Baranowski has a very distinctive style of writing. On the one hand, it does not leave a dry thread for those who believe in the “superstitions, nonsense and nonsense” that he has studied. As a scientist, faithful to materialism, he is also reluctant to “opium for the people”, he loudly condemns the church traditions of witch smoking and the centuries-old hatred of women or the difference they have left behind. He writes about it with a great deal of irony and humor. It was in this soil that the flower of my favorite quote from the entire book grew. Analyzing the influence of Catholicism on folk beliefs in Poland in the 16th century, he states: “finally, a certain thread has been established between Polish folk demonology and the hell of Christian science.”

Interest in witches returns

If you are interested in fantasy, including Polish fantasy, you know that the “slavtasy” trend has appeared in this field. Also beyond it, in books collecting elements of various magical systems – in Gaiman or Jadowska – there are deities and demons of Slavic origin. I will also mention native believers or extreme Turboslavians. Baranowski’s books, although they are old, allow us to look at these phenomena from a distance and reflect on how many return to the Middle Ages, and how many – to actually pre-Christian traditions. The answer is simple – the latter may in our case be only hypotheses based on archaeological analyzes. Romanticism and oral traditions tell us much younger stories. This basically applies to all of Europe. Our oldest, original religion may be Greek myths, beyond them, European legends have been so distorted that it will no longer be possible to separate the medieval elements from the older ones. We don’t even know if they are there at all.

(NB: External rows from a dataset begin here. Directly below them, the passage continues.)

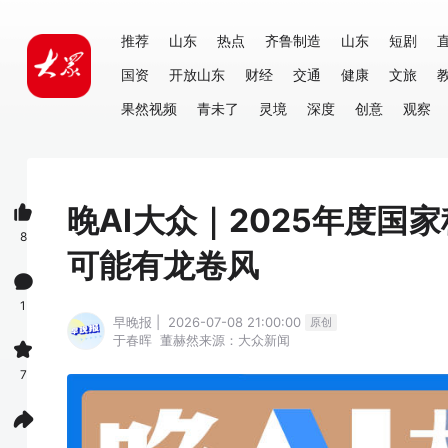
推荐
山东
热点
齐鲁制造
山东
短剧
国资
开放山东
财经
交通
健康
文旅
果然视频
青未了
灵境
深度
创意
观察
晚AI大众｜2025年度
8
可能有龙卷风
1
早晚报 | 2026-07-08 21:00:00
原创
于春晖
董赫然
来源：大众新闻
7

I’ve always liked Grandma’s tales of witchcraft and ghosts. Like every child, I strongly believed in them. I also read fairy tales about rusalkas, I know the Master and Margaret by heart . All these messages contain elements of beliefs analyzed by Baranowski. We managed to reduce them to the common denominator, which is the culture of the Middle Ages, and then the Counter-Reformation. Printing and systematic growing number of parishes enabled witches to conquer the entire continent – priests read The Hammer of Witchesand then recounted its content in sermons. Whatever was before has disappeared in this first global village outburst. Maybe this is also what Baranowski teaches us – folk culture without a written tradition is just a gossip susceptible to manipulation, changing to the rhythm of bestsellers and fashions. These are beautiful, fascinating stories, but it is not worth crushing the copies for their truthfulness or originality.